Transcribe the entries below word for word, starting at the line with "中常见的内存错误，也避免了 GC 带来的性能抖动。" and ending with the line with "服务为例，一个典型的 HTTP 请求处理流程可以逻辑地形式化为以下阶段序列：", both included.

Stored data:
_ _ _ _ _
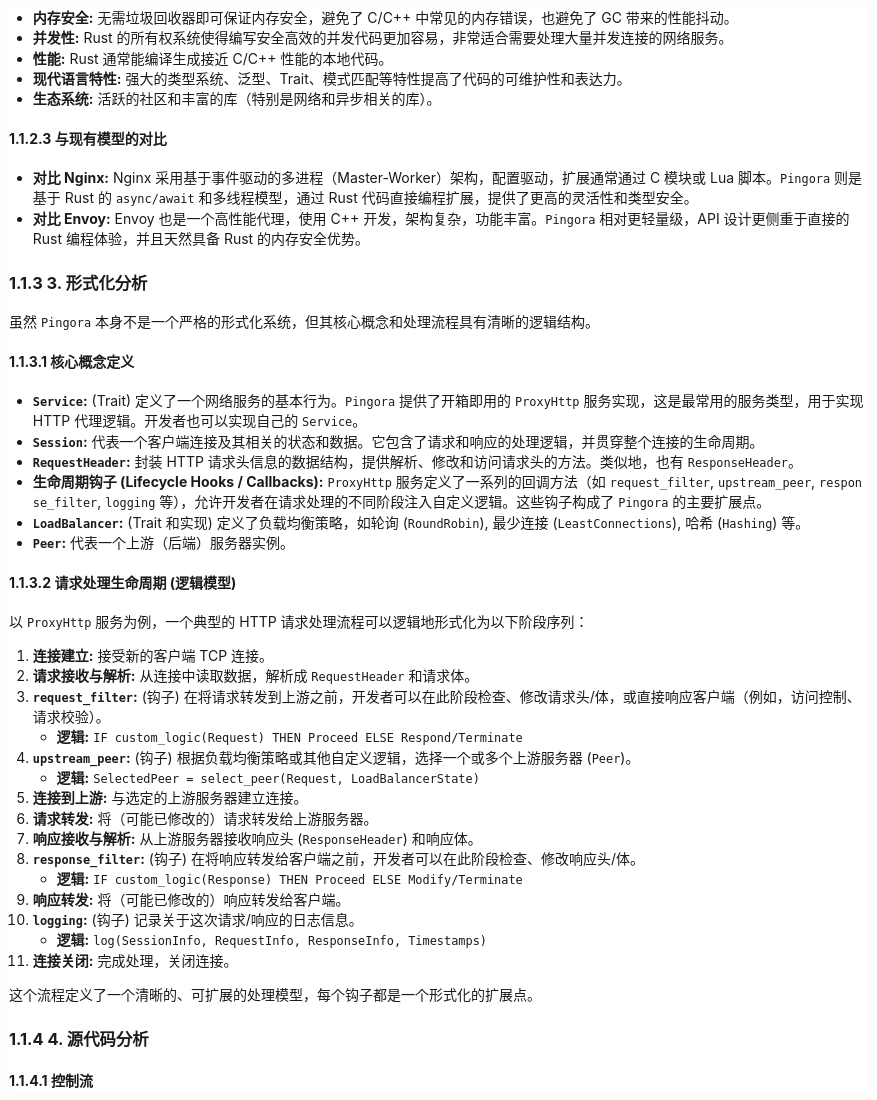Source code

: - **内存安全:** 无需垃圾回收器即可保证内存安全，避免了 C/C++ 中常见的内存错误，也避免了 GC 带来的性能抖动。
- **并发性:** Rust 的所有权系统使得编写安全高效的并发代码更加容易，非常适合需要处理大量并发连接的网络服务。
- **性能:** Rust 通常能编译生成接近 C/C++ 性能的本地代码。
- **现代语言特性:** 强大的类型系统、泛型、Trait、模式匹配等特性提高了代码的可维护性和表达力。
- **生态系统:** 活跃的社区和丰富的库（特别是网络和异步相关的库）。

#### 1.1.2.3 与现有模型的对比

- **对比 Nginx:** Nginx 采用基于事件驱动的多进程（Master-Worker）架构，配置驱动，扩展通常通过 C 模块或 Lua 脚本。`Pingora` 则是基于 Rust 的 `async/await` 和多线程模型，通过 Rust 代码直接编程扩展，提供了更高的灵活性和类型安全。
- **对比 Envoy:** Envoy 也是一个高性能代理，使用 C++ 开发，架构复杂，功能丰富。`Pingora` 相对更轻量级，API 设计更侧重于直接的 Rust 编程体验，并且天然具备 Rust 的内存安全优势。

### 1.1.3 3. 形式化分析

虽然 `Pingora` 本身不是一个严格的形式化系统，但其核心概念和处理流程具有清晰的逻辑结构。

#### 1.1.3.1 核心概念定义

- **`Service`:** (Trait) 定义了一个网络服务的基本行为。`Pingora` 提供了开箱即用的 `ProxyHttp` 服务实现，这是最常用的服务类型，用于实现 HTTP 代理逻辑。开发者也可以实现自己的 `Service`。
- **`Session`:** 代表一个客户端连接及其相关的状态和数据。它包含了请求和响应的处理逻辑，并贯穿整个连接的生命周期。
- **`RequestHeader`:** 封装 HTTP 请求头信息的数据结构，提供解析、修改和访问请求头的方法。类似地，也有 `ResponseHeader`。
- **生命周期钩子 (Lifecycle Hooks / Callbacks):** `ProxyHttp` 服务定义了一系列的回调方法（如 `request_filter`, `upstream_peer`, `response_filter`, `logging` 等），允许开发者在请求处理的不同阶段注入自定义逻辑。这些钩子构成了 `Pingora` 的主要扩展点。
- **`LoadBalancer`:** (Trait 和实现) 定义了负载均衡策略，如轮询 (`RoundRobin`), 最少连接 (`LeastConnections`), 哈希 (`Hashing`) 等。
- **`Peer`:** 代表一个上游（后端）服务器实例。

#### 1.1.3.2 请求处理生命周期 (逻辑模型)

以 `ProxyHttp` 服务为例，一个典型的 HTTP 请求处理流程可以逻辑地形式化为以下阶段序列：

1. **连接建立:** 接受新的客户端 TCP 连接。
2. **请求接收与解析:** 从连接中读取数据，解析成 `RequestHeader` 和请求体。
3. **`request_filter`:** (钩子) 在将请求转发到上游之前，开发者可以在此阶段检查、修改请求头/体，或直接响应客户端（例如，访问控制、请求校验）。
    - **逻辑:** `IF custom_logic(Request) THEN Proceed ELSE Respond/Terminate`
4. **`upstream_peer`:** (钩子) 根据负载均衡策略或其他自定义逻辑，选择一个或多个上游服务器 (`Peer`)。
    - **逻辑:** `SelectedPeer = select_peer(Request, LoadBalancerState)`
5. **连接到上游:** 与选定的上游服务器建立连接。
6. **请求转发:** 将（可能已修改的）请求转发给上游服务器。
7. **响应接收与解析:** 从上游服务器接收响应头 (`ResponseHeader`) 和响应体。
8. **`response_filter`:** (钩子) 在将响应转发给客户端之前，开发者可以在此阶段检查、修改响应头/体。
    - **逻辑:** `IF custom_logic(Response) THEN Proceed ELSE Modify/Terminate`
9. **响应转发:** 将（可能已修改的）响应转发给客户端。
10. **`logging`:** (钩子) 记录关于这次请求/响应的日志信息。
    - **逻辑:** `log(SessionInfo, RequestInfo, ResponseInfo, Timestamps)`
11. **连接关闭:** 完成处理，关闭连接。

这个流程定义了一个清晰的、可扩展的处理模型，每个钩子都是一个形式化的扩展点。

### 1.1.4 4. 源代码分析

#### 1.1.4.1 控制流

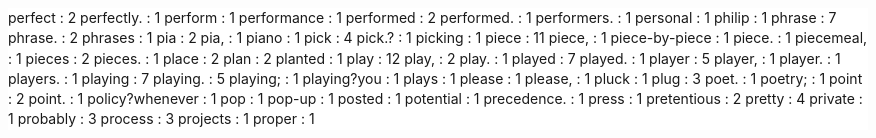perfect : 2
perfectly. : 1
perform : 1
performance : 1
performed : 2
performed. : 1
performers. : 1
personal : 1
philip : 1
phrase : 7
phrase. : 2
phrases : 1
pia : 2
pia, : 1
piano : 1
pick : 4
pick.? : 1
picking : 1
piece : 11
piece, : 1
piece-by-piece : 1
piece. : 1
piecemeal, : 1
pieces : 2
pieces. : 1
place : 2
plan : 2
planted : 1
play : 12
play, : 2
play. : 1
played : 7
played. : 1
player : 5
player, : 1
player. : 1
players. : 1
playing : 7
playing. : 5
playing; : 1
playing?you : 1
plays : 1
please : 1
please, : 1
pluck : 1
plug : 3
poet. : 1
poetry; : 1
point : 2
point. : 1
policy?whenever : 1
pop : 1
pop-up : 1
posted : 1
potential : 1
precedence. : 1
press : 1
pretentious : 2
pretty : 4
private : 1
probably : 3
process : 3
projects : 1
proper : 1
_ _ _ _ _
**EXERCISE OUTPUT**
: - **内存安全:** 无需垃圾回收器即可保证内存安全，避免了 C/C++ 中常见的内存错误，也避免了 GC 带来的性能抖动。
- **并发性:** Rust 的所有权系统使得编写安全高效的并发代码更加容易，非常适合需要处理大量并发连接的网络服务。
- **性能:** Rust 通常能编译生成接近 C/C++ 性能的本地代码。
- **现代语言特性:** 强大的类型系统、泛型、Trait、模式匹配等特性提高了代码的可维护性和表达力。
- **生态系统:** 活跃的社区和丰富的库（特别是网络和异步相关的库）。

#### 1.1.2.3 与现有模型的对比

- **对比 Nginx:** Nginx 采用基于事件驱动的多进程（Master-Worker）架构，配置驱动，扩展通常通过 C 模块或 Lua 脚本。`Pingora` 则是基于 Rust 的 `async/await` 和多线程模型，通过 Rust 代码直接编程扩展，提供了更高的灵活性和类型安全。
- **对比 Envoy:** Envoy 也是一个高性能代理，使用 C++ 开发，架构复杂，功能丰富。`Pingora` 相对更轻量级，API 设计更侧重于直接的 Rust 编程体验，并且天然具备 Rust 的内存安全优势。

### 1.1.3 3. 形式化分析

虽然 `Pingora` 本身不是一个严格的形式化系统，但其核心概念和处理流程具有清晰的逻辑结构。

#### 1.1.3.1 核心概念定义

- **`Service`:** (Trait) 定义了一个网络服务的基本行为。`Pingora` 提供了开箱即用的 `ProxyHttp` 服务实现，这是最常用的服务类型，用于实现 HTTP 代理逻辑。开发者也可以实现自己的 `Service`。
- **`Session`:** 代表一个客户端连接及其相关的状态和数据。它包含了请求和响应的处理逻辑，并贯穿整个连接的生命周期。
- **`RequestHeader`:** 封装 HTTP 请求头信息的数据结构，提供解析、修改和访问请求头的方法。类似地，也有 `ResponseHeader`。
- **生命周期钩子 (Lifecycle Hooks / Callbacks):** `ProxyHttp` 服务定义了一系列的回调方法（如 `request_filter`, `upstream_peer`, `response_filter`, `logging` 等），允许开发者在请求处理的不同阶段注入自定义逻辑。这些钩子构成了 `Pingora` 的主要扩展点。
- **`LoadBalancer`:** (Trait 和实现) 定义了负载均衡策略，如轮询 (`RoundRobin`), 最少连接 (`LeastConnections`), 哈希 (`Hashing`) 等。
- **`Peer`:** 代表一个上游（后端）服务器实例。

#### 1.1.3.2 请求处理生命周期 (逻辑模型)

以 `ProxyHttp` 服务为例，一个典型的 HTTP 请求处理流程可以逻辑地形式化为以下阶段序列：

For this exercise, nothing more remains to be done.